▸ **Aufgaben**:
- A) Übertragen Sie diesen Satz aus dem Textauszug über den neuen Namen der Universität Lüneburg ins Englische: „Der Name war schon lange in der Diskussion, wurde aber bis vorgestern nur als Vorschlag kommuniziert, der noch zu diskutieren sei.“
- B) Schreiben Sie aus dem Textauszug den Abschnitt von „Neuer Name, neues“ bis „Hamburg und Magdeburg.“ ab.

▸ **Textauszug**:
━━━

Neuer Name, neues Logo

LEUPHANA. So heißt jetzt die Universität Lüneburg. Das ist angeblich der auf Ptolemäus zurückgehende Name für Lüneburg, obwohl es die Stadt erst rund 1000 Jahre später gab... Sogleich liefen die Leserbriefschreiber heiß und legten in der Landeszeitung dar, dass Leuphana einen Siedlungsplatz an der Elbe bezeichnet, von dem man nicht weiß, wo er genau lag, nicht einmal auf welcher Seite des Flusses; irgendwo zwischen Hamburg und Magdeburg.

Wahrscheinlich bezeichnet Leuphana die Altmark oder Dömitz. Wenn sich Ptolemäus nicht (wie in vielen anderen Fällen auch) geirrt hat und Leuphana am Rhein zu verorten ist. Sogar der u.a. aus "SPIEGEL online" bekannte Leipziger Onomastiker Prof. Jürgen Udolph schaltete sich in die Diskussion ein, lieferte eine sprachliche Analyse und kam zu dem Schluss, dass der Name für die Region Lüneburg in keiner Weise fundiert sei und am ehesten zu einer Region in den Niederlanden gehöre. Um die verwirrung komplett zu machen: Historiker im angelsächsischen Raum bezeichnen mit Leuphana die Leucorea, die ehemalige Wittenberger Univisertiät, an der auch Martin Luther lehrte; dies als Abgrenzung zur späterern Martin-Luther-Universität Wittenberg-Halle.

Laut Präsidium der Universität ist diese Vieldeutigkeit aber gewollt und solle für die Offenheit des Denkens und der Universität stehen. Sowas nennt man sonst wohl Ausrede...

Der Name war schon lange in der Diskussion, wurde aber bis vorgestern nur als Vorschlag kommuniziert, der noch zu diskutieren sei. Eigentlich mag niemand den Namen; im Gegenteil, wir würden uns gerade zu lächerlich damit machen. Assoziiert werden Pharmazie und Leukoplast oder Leukämie.

Vorgestern wurde bei einer Vollversammlung der Uni der Name samt Neuausrichtung vorgestellt. Quasi über nacht wurde die Webseite der Universität umgestellt. Gestern fand eine dazugehörige Pressekonferenz statt. In der Uni? Oder zu mindest in Lüneburg, beispielsweise dem Rathaus oder der Ritterakademie? Nein, sowas muss natürlich in Berlin stattfinden.

━━━

▸ **Zeilenauszüge**:
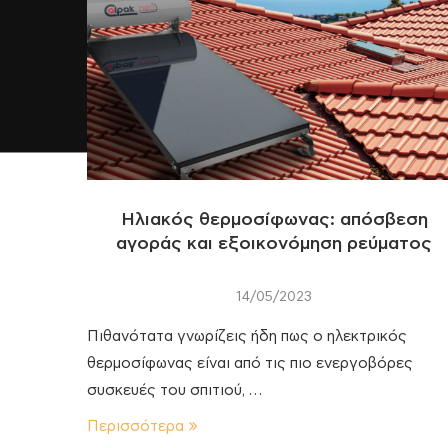
Ηλιακός θερμοσίφωνας: απόσβεση
αγοράς και εξοικονόμηση ρεύματος
14/05/2023
Πιθανότατα γνωρίζεις ήδη πως ο ηλεκτρικός
θερμοσίφωνας είναι από τις πιο ενεργοβόρες
συσκευές του σπιτιού, …
Περισσότερα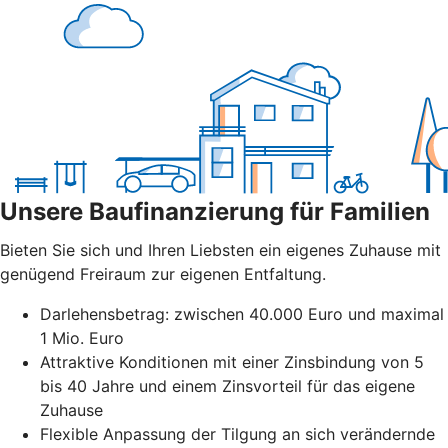
Unsere Baufinanzierung für Familien
Bieten Sie sich und Ihren Liebsten ein eigenes Zuhause mit
genügend Freiraum zur eigenen Entfaltung.
Darlehensbetrag: zwischen 40.000 Euro und maximal
1 Mio. Euro
Attraktive Konditionen mit einer Zinsbindung von 5
bis 40 Jahre und einem Zinsvorteil für das eigene
Zuhause
Flexible Anpassung der Tilgung an sich verändernde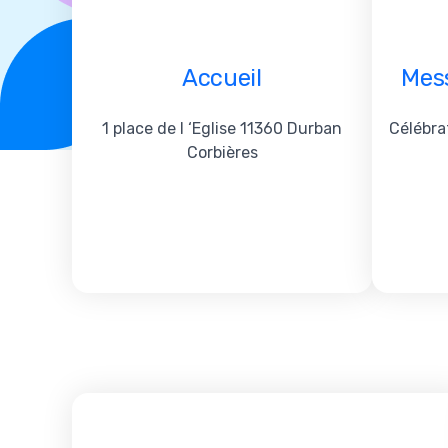
Accueil
Mes
1 place de l ‘Eglise 11360 Durban
Célébra
Corbières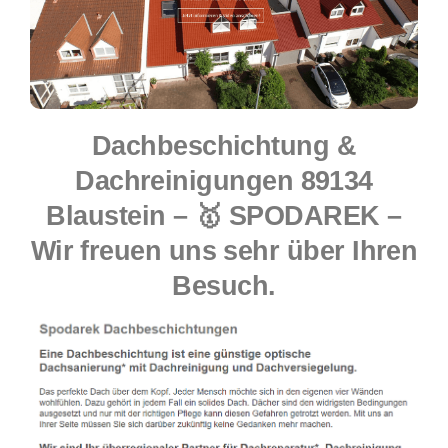
Dachbeschichtung &
Dachreinigungen 89134
Blaustein – 🥇 SPODAREK –
Wir freuen uns sehr über Ihren
Besuch.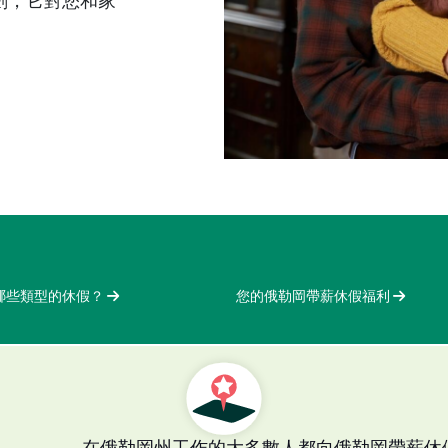
劃，它對您和家
哪些類型的休假？
您的俄勒岡帶薪休假福利
在俄勒岡州工作的大多數人都向俄勒岡帶薪休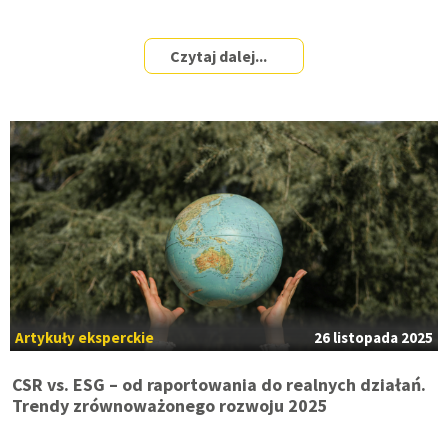
Czytaj dalej...
Artykuły eksperckie
26 listopada 2025
CSR vs. ESG – od raportowania do realnych działań.
Trendy zrównoważonego rozwoju 2025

━━━

▸ **Lösungen**:
- A) The name had long been under discussion, but until the day before yesterday it had only been communicated as a proposal that was still to be discussed.

- B)
Neuer Name, neues Logo

LEUPHANA. So heißt jetzt die Universität Lüneburg. Das ist angeblich der auf Ptolemäus zurückgehende Name für Lüneburg, obwohl es die Stadt erst rund 1000 Jahre später gab... Sogleich liefen die Leserbriefschreiber heiß und legten in der Landeszeitung dar, dass Leuphana einen Siedlungsplatz an der Elbe bezeichnet, von dem man nicht weiß, wo er genau lag, nicht einmal auf welcher Seite des Flusses; irgendwo zwischen Hamburg und Magdeburg.